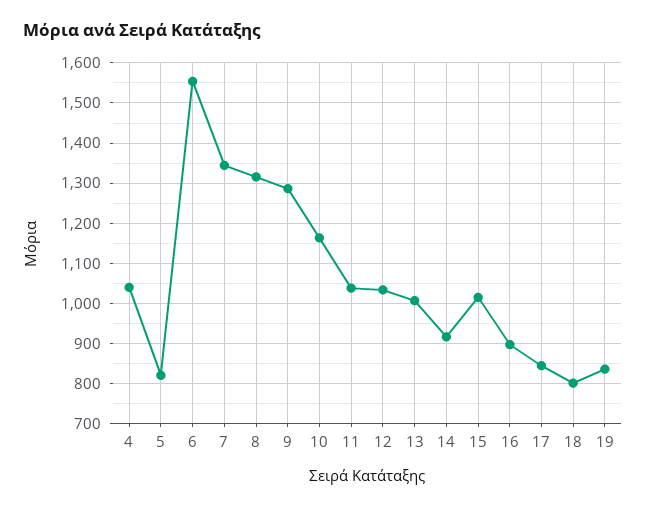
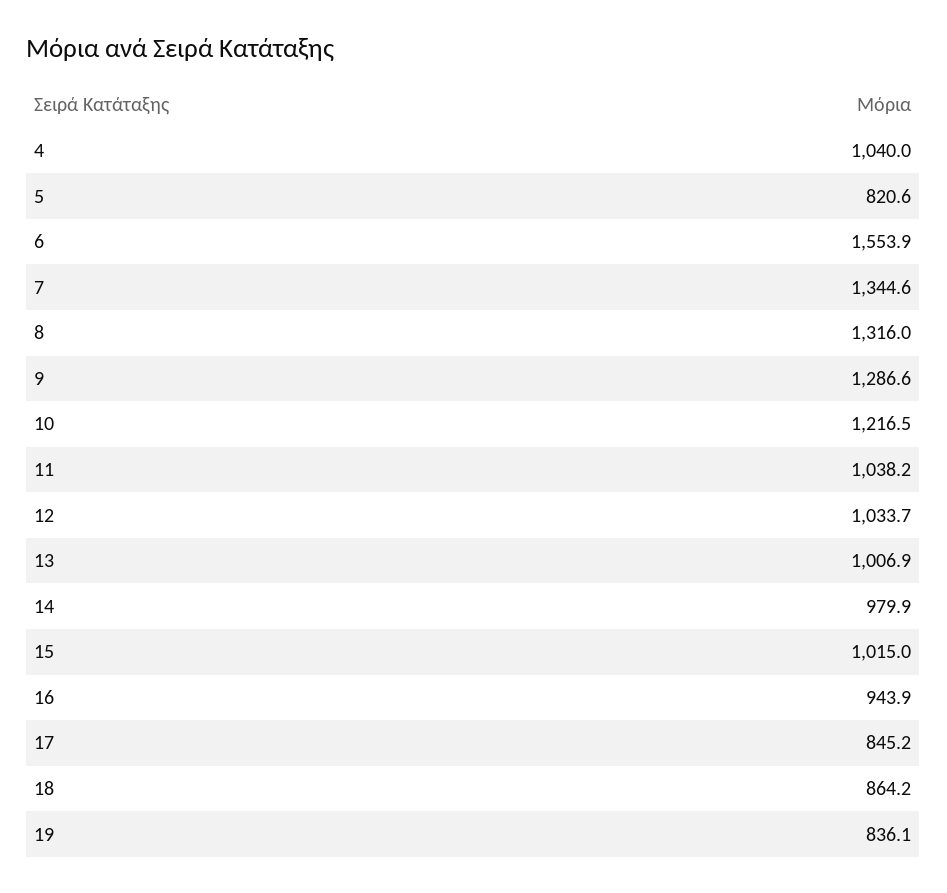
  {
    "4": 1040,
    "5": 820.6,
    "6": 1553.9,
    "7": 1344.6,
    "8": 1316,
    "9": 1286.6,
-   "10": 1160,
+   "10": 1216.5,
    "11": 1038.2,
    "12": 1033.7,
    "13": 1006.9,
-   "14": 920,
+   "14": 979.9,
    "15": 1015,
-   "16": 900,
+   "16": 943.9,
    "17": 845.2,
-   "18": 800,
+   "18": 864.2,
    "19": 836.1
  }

---

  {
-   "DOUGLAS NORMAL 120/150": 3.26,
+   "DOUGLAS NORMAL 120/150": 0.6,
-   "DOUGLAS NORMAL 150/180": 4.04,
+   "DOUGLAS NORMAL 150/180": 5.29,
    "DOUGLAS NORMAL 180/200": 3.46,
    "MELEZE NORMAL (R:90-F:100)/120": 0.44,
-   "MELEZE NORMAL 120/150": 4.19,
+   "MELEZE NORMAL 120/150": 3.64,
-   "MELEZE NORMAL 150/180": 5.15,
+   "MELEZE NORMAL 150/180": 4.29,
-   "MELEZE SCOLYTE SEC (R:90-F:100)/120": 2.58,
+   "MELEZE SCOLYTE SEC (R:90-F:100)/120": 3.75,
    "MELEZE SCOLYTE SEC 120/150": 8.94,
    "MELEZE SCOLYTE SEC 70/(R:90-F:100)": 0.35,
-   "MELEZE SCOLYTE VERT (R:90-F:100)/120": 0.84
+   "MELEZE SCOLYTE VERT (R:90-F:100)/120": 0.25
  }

==

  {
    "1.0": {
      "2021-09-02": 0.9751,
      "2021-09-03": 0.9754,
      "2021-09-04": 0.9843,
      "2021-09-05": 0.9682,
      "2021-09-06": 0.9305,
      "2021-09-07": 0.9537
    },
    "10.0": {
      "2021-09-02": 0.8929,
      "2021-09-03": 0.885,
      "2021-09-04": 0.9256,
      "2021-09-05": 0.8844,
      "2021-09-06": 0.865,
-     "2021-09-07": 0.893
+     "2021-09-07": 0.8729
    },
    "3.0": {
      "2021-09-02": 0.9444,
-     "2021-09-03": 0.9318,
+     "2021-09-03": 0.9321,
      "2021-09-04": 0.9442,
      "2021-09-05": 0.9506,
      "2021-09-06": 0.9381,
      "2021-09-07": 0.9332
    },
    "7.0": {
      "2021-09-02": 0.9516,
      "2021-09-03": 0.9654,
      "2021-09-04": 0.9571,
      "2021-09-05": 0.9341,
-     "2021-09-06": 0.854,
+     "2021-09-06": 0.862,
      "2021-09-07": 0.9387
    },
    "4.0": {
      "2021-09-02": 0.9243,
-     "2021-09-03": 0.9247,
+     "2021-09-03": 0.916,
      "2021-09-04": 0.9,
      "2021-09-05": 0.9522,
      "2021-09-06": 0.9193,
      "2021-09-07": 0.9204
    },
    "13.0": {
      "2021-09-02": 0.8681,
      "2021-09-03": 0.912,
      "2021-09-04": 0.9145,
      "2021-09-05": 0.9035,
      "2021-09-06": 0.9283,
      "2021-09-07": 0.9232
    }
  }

Aim of the task = Pull out all lines from the entries above that include the word "SCOLYTE".

Task answer =
-   "MELEZE SCOLYTE SEC (R:90-F:100)/120": 2.58,
+   "MELEZE SCOLYTE SEC (R:90-F:100)/120": 3.75,
    "MELEZE SCOLYTE SEC 120/150": 8.94,
    "MELEZE SCOLYTE SEC 70/(R:90-F:100)": 0.35,
-   "MELEZE SCOLYTE VERT (R:90-F:100)/120": 0.84
+   "MELEZE SCOLYTE VERT (R:90-F:100)/120": 0.25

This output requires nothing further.